WHAT THIS TASK INVOLVES: Please explain, using the Nathan Rabin profile, what made a film a subject for his "Forgotbusters" column at The Dissolve.
*** DOCUMENT SECTION
Nathan Rabin

Nathan Rabin
Born (1976-04-24) April 24, 1976
United States
Alma mater University of Wisconsin-Madison
Occupation Writer, film critic, music critic

Nathan Rabin (/ˈnðɪn rɑːˈbn/; born April 24, 1976) is an American film and music critic.[1] A graduate of the University of Wisconsin–Madison, Rabin was the first head writer for The A.V. Club,[2] a position he held until he left the Onion organization in 2013.[3] In 2013, Rabin became a staff writer for The Dissolve, a film website operated by Pitchfork Media.[4] Two of his popular featured columns at The Dissolve were "Forgotbusters" (looking back at films that were amongst the top 25 box office earners in their release years but have not had cultural or popular endurance) and "Streaming University" (reviewing documentaries that were available through sites like Netflix and Hulu).

On April 29, 2015, Rabin announced he had parted ways with The Dissolve.[5] He has since returned to The A.V. Club as a freelance writer.[6] Most recently he has been associated with articles on the Insane Clown Posse and Sesame Street.

In April 2017, Nathan announced that The AV Club had canceled his long-running My World of Flops column, and that he was establishing his own Patreon-funded website, Nathan Rabin's Happy Place.[7]

Life and career

He coined the phrase manic pixie dream girl as a cinematic type in 2007.[8] He was a panelist on the short-lived basic cable show "Movie Club with John Ridley" on American Movie Classics. In 2007, he began My Year of Flops on The A.V. Club, where he reevaluated films that were shunned by critics, ignored by audiences, or both, at their time of release.[9] As of January 2008, the year was finished, but he continued the project as a bimonthly feature. Other ongoing features Rabin wrote for The A.V. Club include Dispatches From Direct-To-DVD Purgatory, a tongue-in-cheek look at DVD premieres; reviews for TV shows like Louie; Silly Little Show-Biz Book Club,[10] a humorous exploration of trashy books about entertainment, and Ephemereview, which offers critiques of sub-reviewable pop-culture detritus.
******
*** EXERCISE DATA
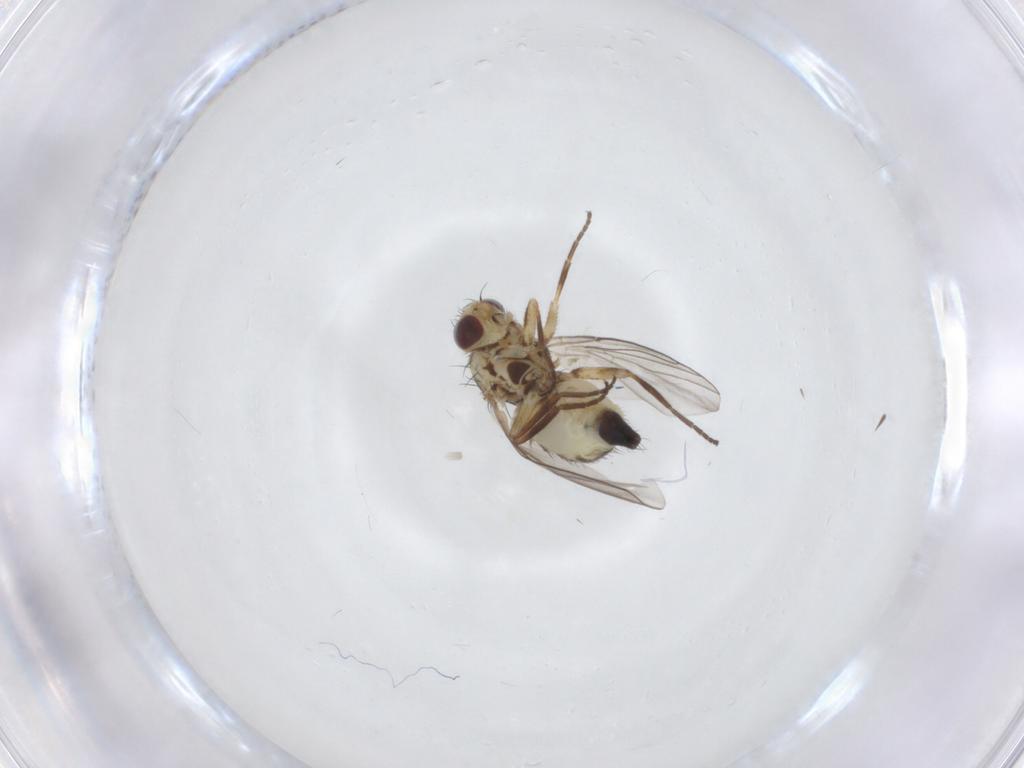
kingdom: Animalia
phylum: Arthropoda
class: Insecta
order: Diptera
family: Agromyzidae
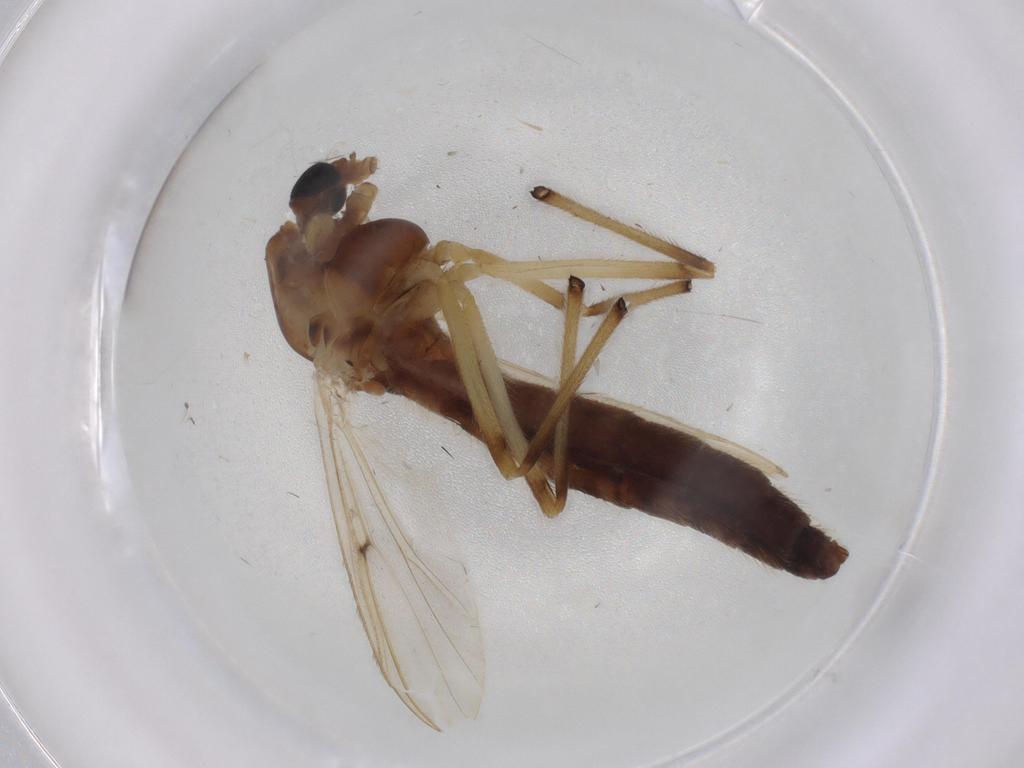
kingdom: Animalia
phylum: Arthropoda
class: Insecta
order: Diptera
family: Chironomidae
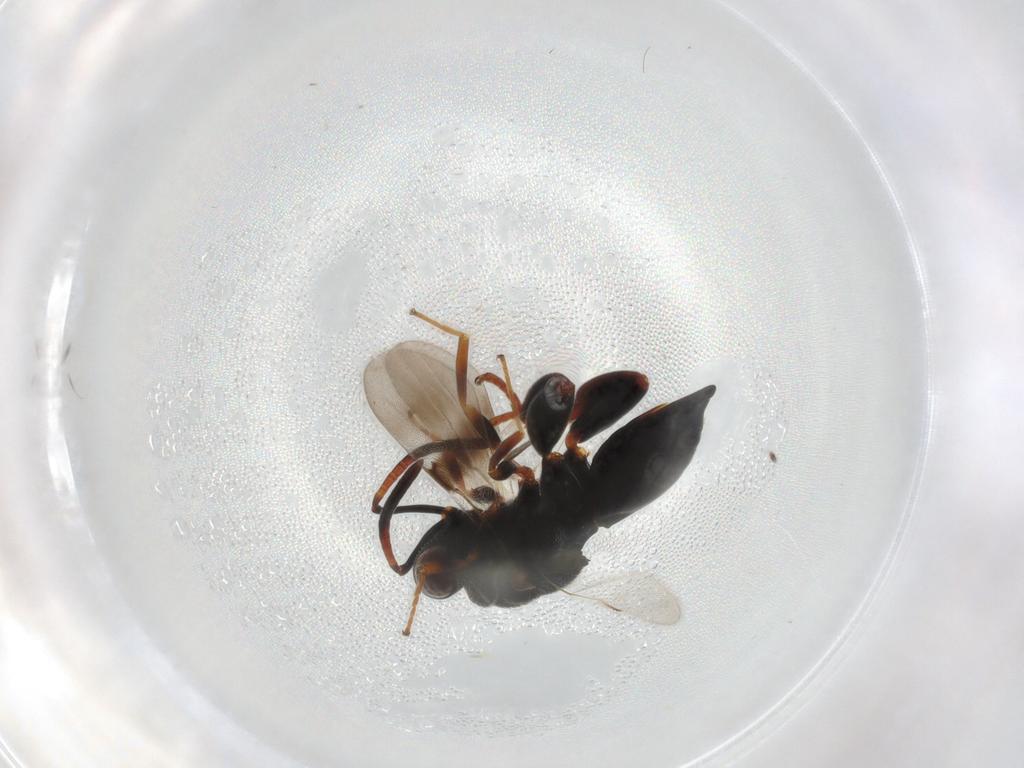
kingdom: Animalia
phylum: Arthropoda
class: Insecta
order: Hymenoptera
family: Chalcididae
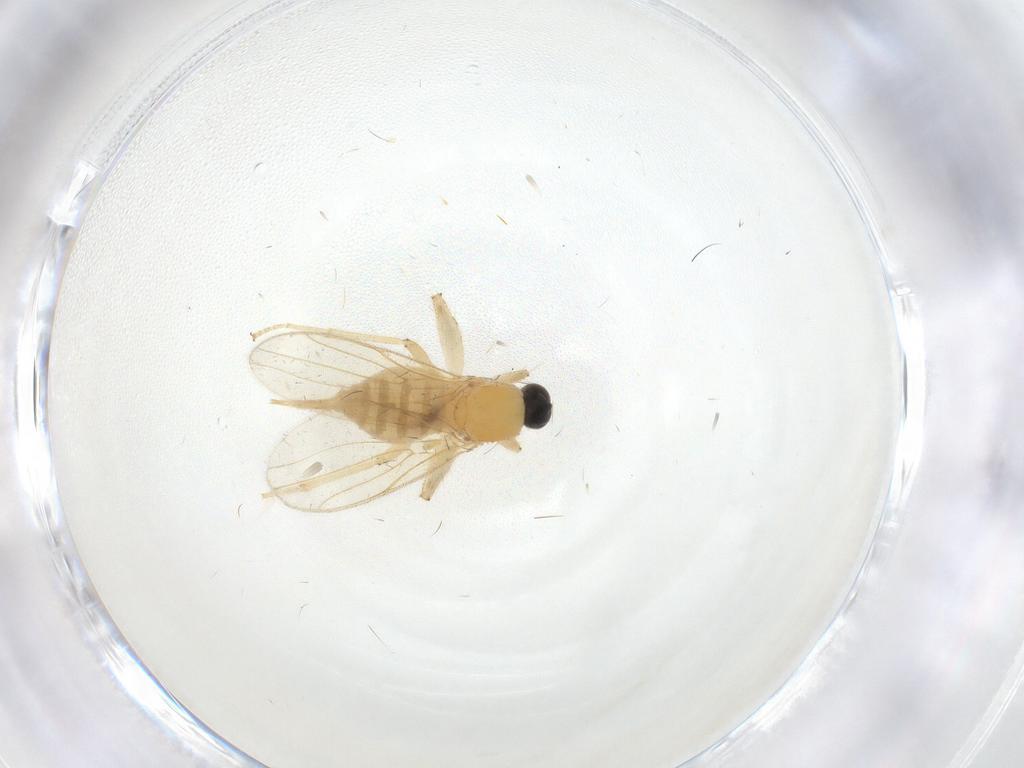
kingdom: Animalia
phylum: Arthropoda
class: Insecta
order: Diptera
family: Cecidomyiidae
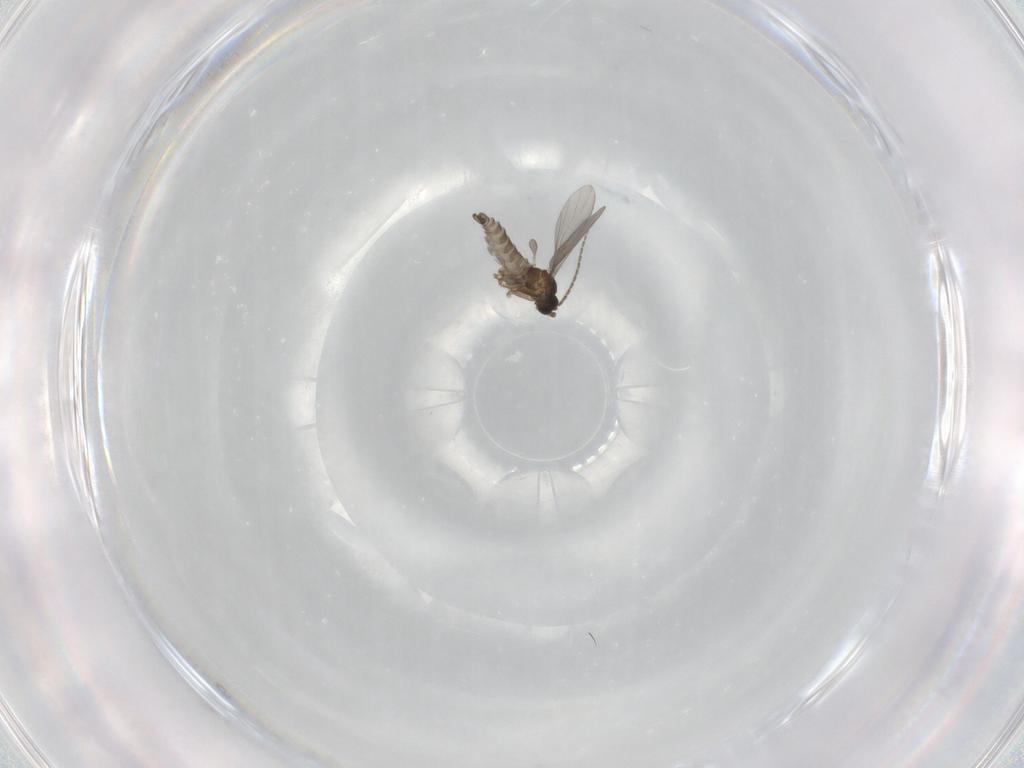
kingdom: Animalia
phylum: Arthropoda
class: Insecta
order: Diptera
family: Sciaridae
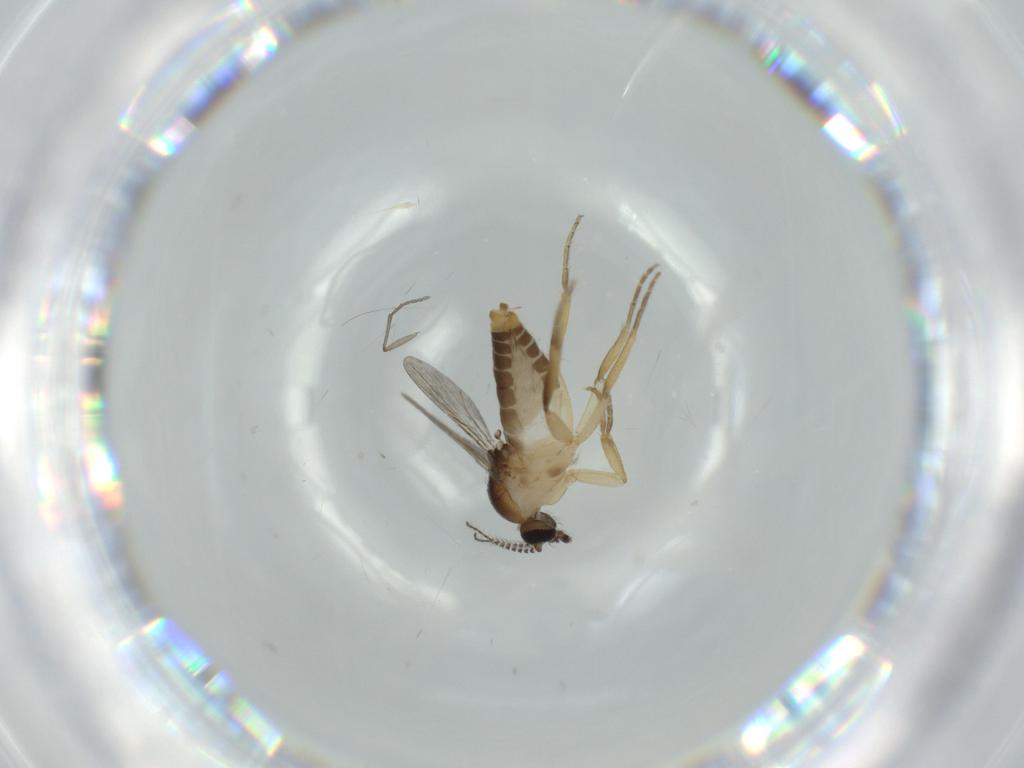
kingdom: Animalia
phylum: Arthropoda
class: Insecta
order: Diptera
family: Ceratopogonidae
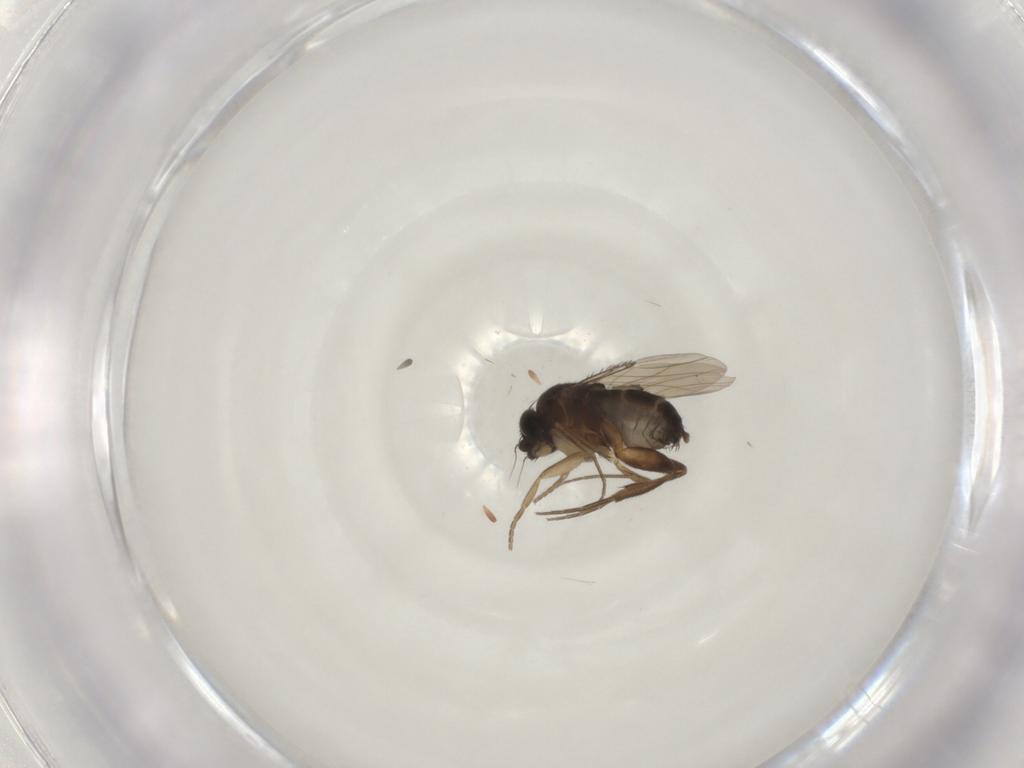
******
COMPLETED EXERCISE: A film was covered in "Forgotbusters" if it was among the top 25 box office earners in its release year but had not had cultural or popular endurance. The column looked back at such films.